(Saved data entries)
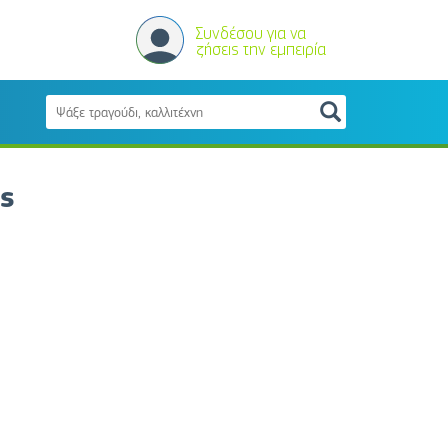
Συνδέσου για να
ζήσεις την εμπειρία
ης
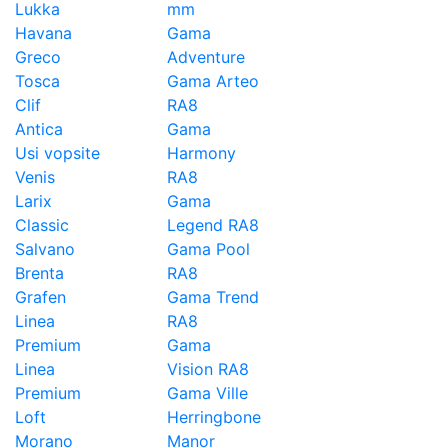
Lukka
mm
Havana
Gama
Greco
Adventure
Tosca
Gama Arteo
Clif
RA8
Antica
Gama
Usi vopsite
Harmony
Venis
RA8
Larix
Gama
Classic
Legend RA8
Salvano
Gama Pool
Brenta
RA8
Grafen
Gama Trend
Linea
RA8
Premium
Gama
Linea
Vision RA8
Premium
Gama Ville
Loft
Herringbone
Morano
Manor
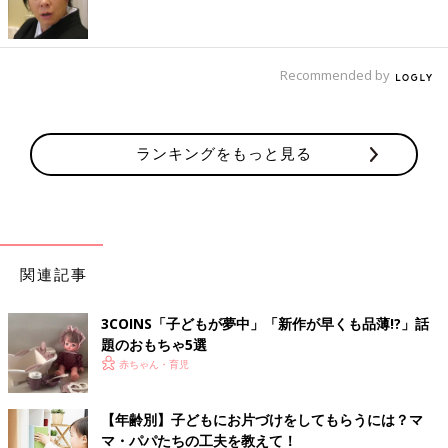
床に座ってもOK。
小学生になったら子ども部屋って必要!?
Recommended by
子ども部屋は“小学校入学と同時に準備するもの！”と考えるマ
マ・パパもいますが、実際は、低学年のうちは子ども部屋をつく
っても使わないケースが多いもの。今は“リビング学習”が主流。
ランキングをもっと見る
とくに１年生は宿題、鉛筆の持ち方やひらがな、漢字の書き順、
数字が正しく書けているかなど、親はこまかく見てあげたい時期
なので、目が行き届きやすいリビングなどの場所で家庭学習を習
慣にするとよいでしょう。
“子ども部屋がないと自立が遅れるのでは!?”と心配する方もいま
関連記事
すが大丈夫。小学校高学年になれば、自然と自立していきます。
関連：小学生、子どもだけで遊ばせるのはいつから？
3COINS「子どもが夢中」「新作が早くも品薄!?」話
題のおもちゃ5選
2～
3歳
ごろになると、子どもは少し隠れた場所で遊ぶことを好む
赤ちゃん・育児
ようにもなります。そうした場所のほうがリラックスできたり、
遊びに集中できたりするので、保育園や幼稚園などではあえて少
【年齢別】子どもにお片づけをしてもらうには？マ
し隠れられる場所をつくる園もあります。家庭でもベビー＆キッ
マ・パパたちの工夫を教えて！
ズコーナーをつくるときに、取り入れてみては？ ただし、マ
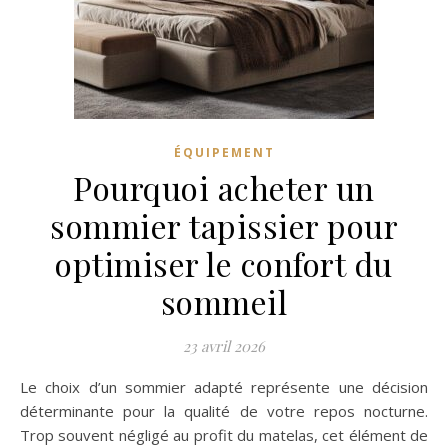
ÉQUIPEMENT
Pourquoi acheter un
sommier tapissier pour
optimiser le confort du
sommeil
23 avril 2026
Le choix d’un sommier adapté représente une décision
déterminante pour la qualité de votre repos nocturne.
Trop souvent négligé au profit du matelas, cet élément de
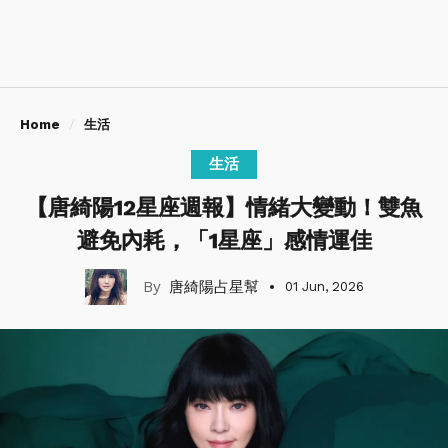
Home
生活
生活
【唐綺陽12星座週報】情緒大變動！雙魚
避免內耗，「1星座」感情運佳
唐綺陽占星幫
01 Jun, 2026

...

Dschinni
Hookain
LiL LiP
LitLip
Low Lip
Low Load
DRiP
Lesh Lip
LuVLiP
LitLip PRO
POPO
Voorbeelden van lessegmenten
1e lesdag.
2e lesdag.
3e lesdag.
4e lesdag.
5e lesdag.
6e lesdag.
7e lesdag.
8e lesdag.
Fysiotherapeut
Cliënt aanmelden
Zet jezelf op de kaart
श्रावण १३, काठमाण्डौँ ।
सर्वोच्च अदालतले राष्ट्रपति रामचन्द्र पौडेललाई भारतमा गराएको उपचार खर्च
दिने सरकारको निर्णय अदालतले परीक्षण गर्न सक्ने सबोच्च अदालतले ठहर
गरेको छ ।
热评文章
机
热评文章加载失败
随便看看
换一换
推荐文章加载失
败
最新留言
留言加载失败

* * *

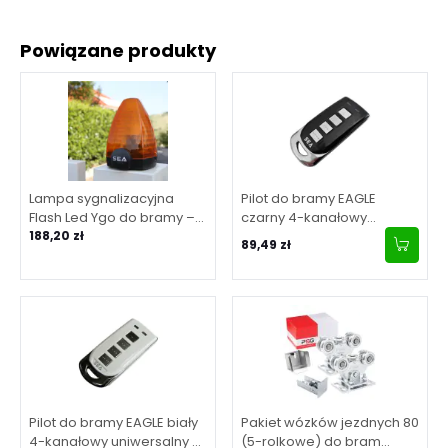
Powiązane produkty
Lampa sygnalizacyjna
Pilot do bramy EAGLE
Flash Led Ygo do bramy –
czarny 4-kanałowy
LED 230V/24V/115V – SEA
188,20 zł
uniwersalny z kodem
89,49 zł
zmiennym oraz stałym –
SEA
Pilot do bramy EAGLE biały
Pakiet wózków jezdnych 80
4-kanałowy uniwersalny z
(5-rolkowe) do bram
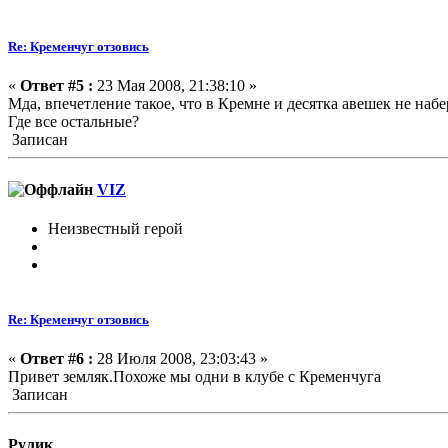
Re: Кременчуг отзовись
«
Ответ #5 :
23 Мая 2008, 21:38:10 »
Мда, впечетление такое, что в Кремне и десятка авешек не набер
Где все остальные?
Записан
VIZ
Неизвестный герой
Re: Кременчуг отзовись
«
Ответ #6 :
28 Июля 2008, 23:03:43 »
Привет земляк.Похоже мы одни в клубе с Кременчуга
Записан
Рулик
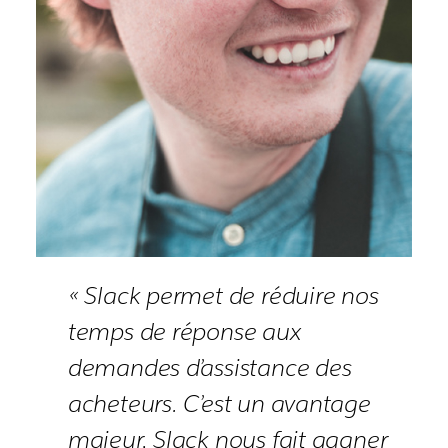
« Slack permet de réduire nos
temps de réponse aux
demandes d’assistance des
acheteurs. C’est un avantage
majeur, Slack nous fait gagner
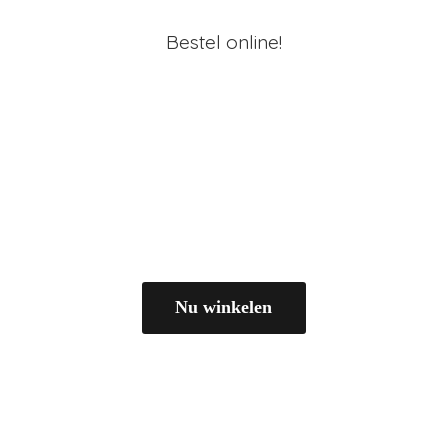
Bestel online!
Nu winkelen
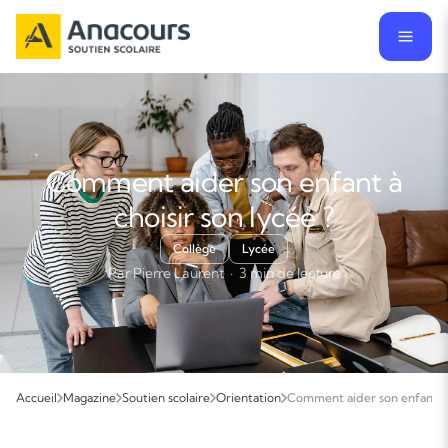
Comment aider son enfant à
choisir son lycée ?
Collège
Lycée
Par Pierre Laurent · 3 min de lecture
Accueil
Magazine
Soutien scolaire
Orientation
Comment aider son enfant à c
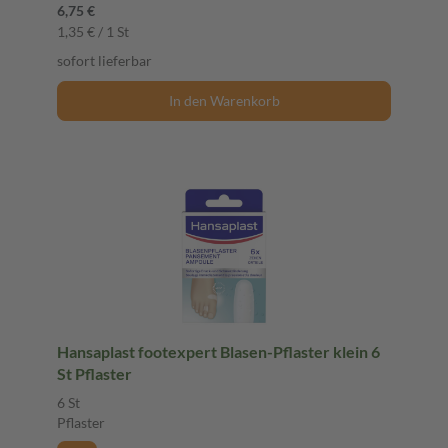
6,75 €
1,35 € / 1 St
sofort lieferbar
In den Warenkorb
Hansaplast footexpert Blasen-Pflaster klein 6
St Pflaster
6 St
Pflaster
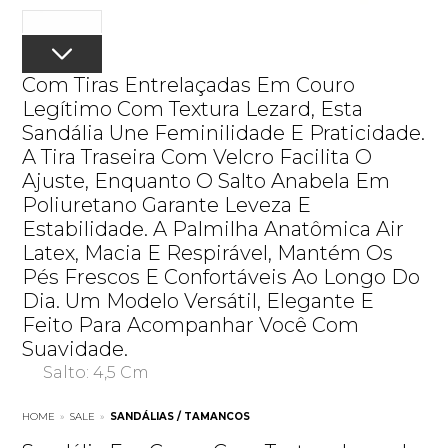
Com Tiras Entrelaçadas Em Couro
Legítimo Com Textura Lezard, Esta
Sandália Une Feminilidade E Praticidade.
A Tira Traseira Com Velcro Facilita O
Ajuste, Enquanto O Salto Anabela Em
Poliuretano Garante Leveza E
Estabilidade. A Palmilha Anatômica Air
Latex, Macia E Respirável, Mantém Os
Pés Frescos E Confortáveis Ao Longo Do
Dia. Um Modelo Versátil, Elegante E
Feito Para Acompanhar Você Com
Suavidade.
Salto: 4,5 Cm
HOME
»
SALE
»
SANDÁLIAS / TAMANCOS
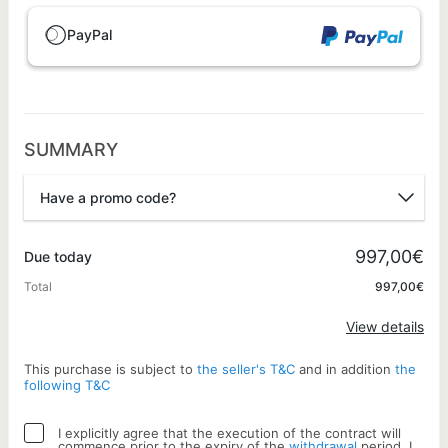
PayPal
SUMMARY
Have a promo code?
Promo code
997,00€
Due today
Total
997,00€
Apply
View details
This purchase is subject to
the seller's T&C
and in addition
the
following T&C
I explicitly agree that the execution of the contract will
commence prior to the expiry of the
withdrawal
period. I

EXERCISE OBJECTIVE — With the pictures omitted, restate word for word the lines above from the line that has "なので、目が行き届きやすいリビングなどの場所で家庭学習を習" up to and including the line that has "23 avril 2026", and no other lines.

ANSWER SPACE —
なので、目が行き届きやすいリビングなどの場所で家庭学習を習
慣にするとよいでしょう。
“子ども部屋がないと自立が遅れるのでは!?”と心配する方もいま
関連記事
すが大丈夫。小学校高学年になれば、自然と自立していきます。
関連：小学生、子どもだけで遊ばせるのはいつから？
3COINS「子どもが夢中」「新作が早くも品薄!?」話
題のおもちゃ5選
2～
3歳
ごろになると、子どもは少し隠れた場所で遊ぶことを好む
赤ちゃん・育児
ようにもなります。そうした場所のほうがリラックスできたり、
遊びに集中できたりするので、保育園や幼稚園などではあえて少
【年齢別】子どもにお片づけをしてもらうには？マ
し隠れられる場所をつくる園もあります。家庭でもベビー＆キッ
マ・パパたちの工夫を教えて！
ズコーナーをつくるときに、取り入れてみては？ ただし、マ
ÉQUIPEMENT
Pourquoi acheter un
sommier tapissier pour
optimiser le confort du
sommeil
23 avril 2026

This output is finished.